- [Excerpt]:
□ □ □ □ □

Ann Pettifor in her new book, Global Casino, does not even look for radical change. You see, unregulated global finance is causing the crises we see in the world economy. The global market in money – housed in the offshore ‘shadow’ banking system – holds $217 trillion in financial assets and operates beyond the reach of any nation’s taxman. Asset managers, private equity firms, and pension and sovereign wealth funds scoop up the world’s savings for investment and manage them as they choose, unaccountable to politicians or the citizens who elect them.
But it does not require socialist or very radical measures to sort this out. Pettifor: “societies and governments can take back control of the global financial system. We have done it before and can do it again. Indeed, it is imperative that we do so, if we are to manage the twin threats of climate breakdown and biosphere collapse.” Pettifor reckons that in those halcyon days after the second world war, a global financial order was established with the Bretton Woods agreement to manage ‘global imbalances’ and currency and trade flows as well as regulation of financial excesses and recklessness. But President Nixon blew all this up internationally when he took the dollar off the gold standard in the early 1970s and later government leaders deregulated the financial sector, turning the world economy into a giant casino. This was the reason for the global financial crash in 2008-9 – it has nothing to do with falling profitability of capital or any other rigid Marxist explanation. The answer now is to return to the post-war period of managed trade and financial regulation – simples. But I think not.

□ □ □ □ □

Stored items from a collection:

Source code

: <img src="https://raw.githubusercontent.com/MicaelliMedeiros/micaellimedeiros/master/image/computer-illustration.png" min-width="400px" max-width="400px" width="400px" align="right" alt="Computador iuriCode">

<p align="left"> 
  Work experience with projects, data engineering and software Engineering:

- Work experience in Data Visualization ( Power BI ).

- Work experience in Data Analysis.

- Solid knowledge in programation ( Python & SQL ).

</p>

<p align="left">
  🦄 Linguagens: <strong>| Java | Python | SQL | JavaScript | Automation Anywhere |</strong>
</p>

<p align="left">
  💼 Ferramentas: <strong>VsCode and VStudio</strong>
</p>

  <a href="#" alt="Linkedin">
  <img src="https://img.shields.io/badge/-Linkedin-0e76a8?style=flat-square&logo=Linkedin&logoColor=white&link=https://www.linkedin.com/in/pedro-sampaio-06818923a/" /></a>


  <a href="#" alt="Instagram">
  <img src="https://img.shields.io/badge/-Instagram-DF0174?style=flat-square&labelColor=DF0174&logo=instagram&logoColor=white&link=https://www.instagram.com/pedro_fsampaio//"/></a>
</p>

□ □ □ □ □

- [To-do item A]: Translate this sentence from the excerpt on global finance into Spanish: "But it does not require socialist or very radical measures to sort this out."
- [To-do item B]: Transcribe the part of the excerpt on global finance between "Ann Pettifor in" and "who elect them.", inclusive.

- [Response box A]: Pero no hacen falta medidas socialistas ni muy radicales para resolver esto.

- [Response box B]:
Ann Pettifor in her new book, Global Casino, does not even look for radical change. You see, unregulated global finance is causing the crises we see in the world economy. The global market in money – housed in the offshore ‘shadow’ banking system – holds $217 trillion in financial assets and operates beyond the reach of any nation’s taxman. Asset managers, private equity firms, and pension and sovereign wealth funds scoop up the world’s savings for investment and manage them as they choose, unaccountable to politicians or the citizens who elect them.